Do Designers Actually Exploit The Poor While Trying To Do Good? - dwynings
http://www.fastcodesign.com/1665635/do-designers-actually-exploit-the-poor-while-trying-to-do-good-jan-chipchase-responds
======
_dps
I enjoyed the piece and it echoed several thoughts I've had about the non-
profit model (and in general, the "do good" model of design/innovation which
poses many interesting ethical questions).

I thought I'd comment on one common sleight-of-hand I see in talking about
these projects (I say this as someone who has been active in several
charity/non-profit activities). The line about a non-profit organization's
"commitment [not to be evil]" being "written in law" is really a fig leaf;
there's very little in the law aside from a requirement that you not disburse
excess revenues, and that you follow various accounting and reporting
standards.
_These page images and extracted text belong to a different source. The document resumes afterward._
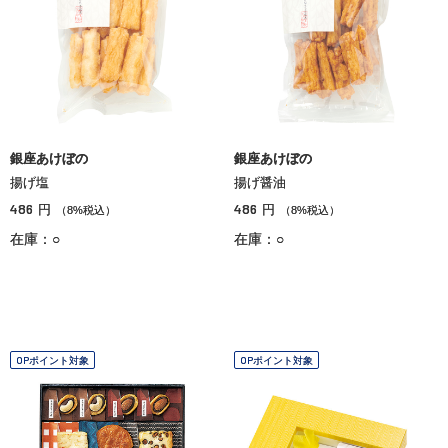
銀座あけぼの
銀座あけぼの
揚げ塩
揚げ醤油
486
486
円
円
（8%税込）
（8%税込）
在庫：○
在庫：○
OPポイント対象
OPポイント対象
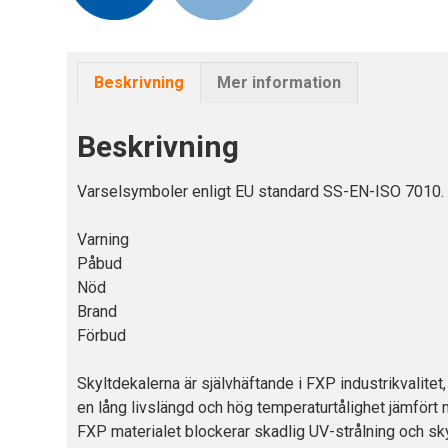
Beskrivning
Mer information
Beskrivning
Varselsymboler enligt EU standard SS-EN-ISO 7010. F
Varning
Påbud
Nöd
Brand
Förbud
Skyltdekalerna är självhäftande i FXP industrikvalite
en lång livslängd och hög temperaturtålighet jämfört 
FXP materialet blockerar skadlig UV-strålning och sky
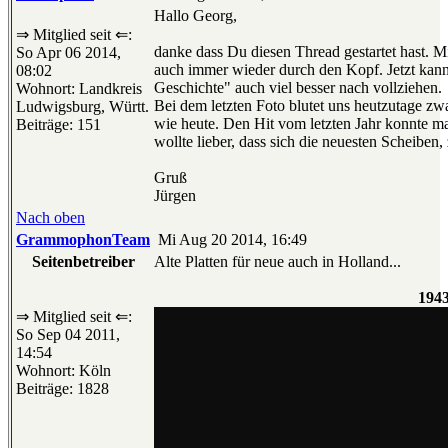
Hallo Georg,
⇒ Mitglied seit ⇐:
danke dass Du diesen Thread gestartet hast. Mi
So Apr 06 2014,
auch immer wieder durch den Kopf. Jetzt kan
08:02
Geschichte" auch viel besser nach vollziehen.
Wohnort: Landkreis
Bei dem letzten Foto blutet uns heutzutage zw
Ludwigsburg, Württ.
wie heute. Den Hit vom letzten Jahr konnte m
Beiträge: 151
wollte lieber, dass sich die neuesten Scheib
Gruß
Jürgen
Nach oben
GrammophonTeam
Mi Aug 20 2014, 16:49
Seitenbetreiber
Alte Platten für neue auch in Holland...
194
⇒ Mitglied seit ⇐:
So Sep 04 2011,
14:54
Wohnort: Köln
Beiträge: 1828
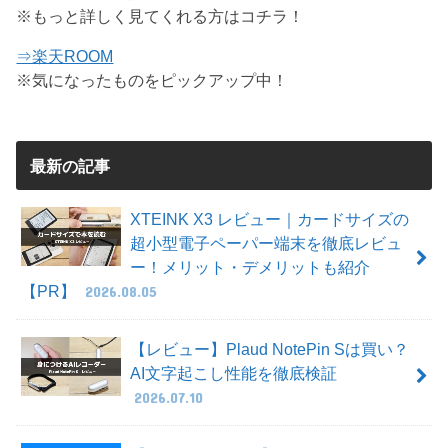
※もっと詳しく見てくれる方はコチラ！
⇒楽天ROOM
※気になったものをピックアップ中！
最新の記事
XTEINK X3 レビュー｜カードサイズの
超小型電子ペーパー端末を徹底レビュ
ー！メリット・デメリットも紹介
【PR】
2026.08.05
【レビュー】Plaud NotePin Sは買い？
AI文字起こし性能を徹底検証
2026.07.10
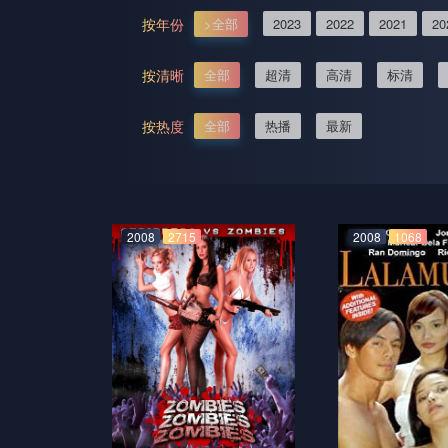
按年份
>全部
2023
2022
2021
20
按清晰
全部
超清
高清
标清
按热度
全部
热播
最新
2008
2715
2008
1068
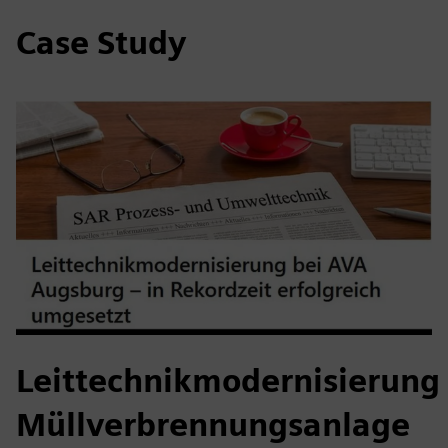
Case Study
Leittechnikmodernisierung
Müllverbrennungsanlage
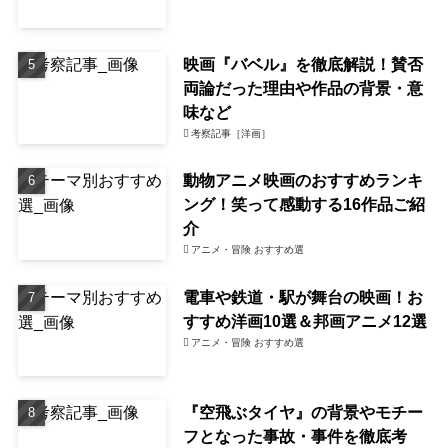
映画『バベル』を徹底解説！賛否
両論だった理由や作品の背景・意
味など
考察記事［洋画］
動物アニメ映画のおすすめランキ
ング！笑って感動する16作品ご紹
介
アニメ・冒険 おすすめ選
電車や鉄道・駅が舞台の映画！お
すすめ洋画10選＆邦画アニメ12選
アニメ・冒険 おすすめ選
『空飛ぶタイヤ』の背景やモチー
フとなった事故・事件を徹底考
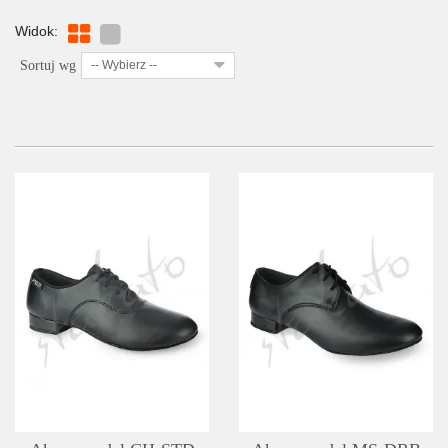
Widok:
Sortuj wg
-- Wybierz --
SZCZEGÓŁY
LISTA ŻYCZEŃ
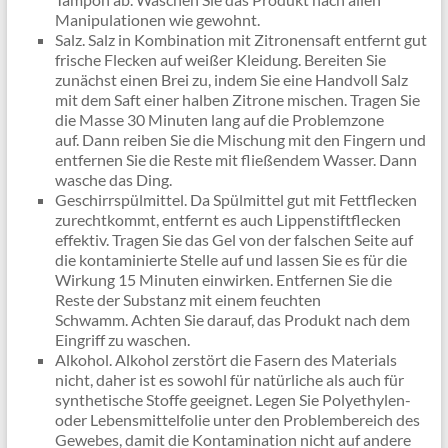
Manipulationen wie gewohnt.
Salz. Salz in Kombination mit Zitronensaft entfernt gut
frische Flecken auf weißer Kleidung. Bereiten Sie
zunächst einen Brei zu, indem Sie eine Handvoll Salz
mit dem Saft einer halben Zitrone mischen. Tragen Sie
die Masse 30 Minuten lang auf die Problemzone
auf. Dann reiben Sie die Mischung mit den Fingern und
entfernen Sie die Reste mit fließendem Wasser. Dann
wasche das Ding.
Geschirrspülmittel. Da Spülmittel gut mit Fettflecken
zurechtkommt, entfernt es auch Lippenstiftflecken
effektiv. Tragen Sie das Gel von der falschen Seite auf
die kontaminierte Stelle auf und lassen Sie es für die
Wirkung 15 Minuten einwirken. Entfernen Sie die
Reste der Substanz mit einem feuchten
Schwamm. Achten Sie darauf, das Produkt nach dem
Eingriff zu waschen.
Alkohol. Alkohol zerstört die Fasern des Materials
nicht, daher ist es sowohl für natürliche als auch für
synthetische Stoffe geeignet. Legen Sie Polyethylen-
oder Lebensmittelfolie unter den Problembereich des
Gewebes, damit die Kontamination nicht auf andere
Google's non-legal "don't be evil" directly implies things like
"don't abuse our users", whereas there is no legal requirement that a non-
profit not offer something potentially abusive like DRM'd mp3s (or whatever
pet abuse you might imagine).

Somehow the state-sanctioned non-profit status seems to flip a "do-goodery"
bit in a lot of people's minds even though it's primarily an accounting,
reporting, and financial restriction rather than a behavioral one.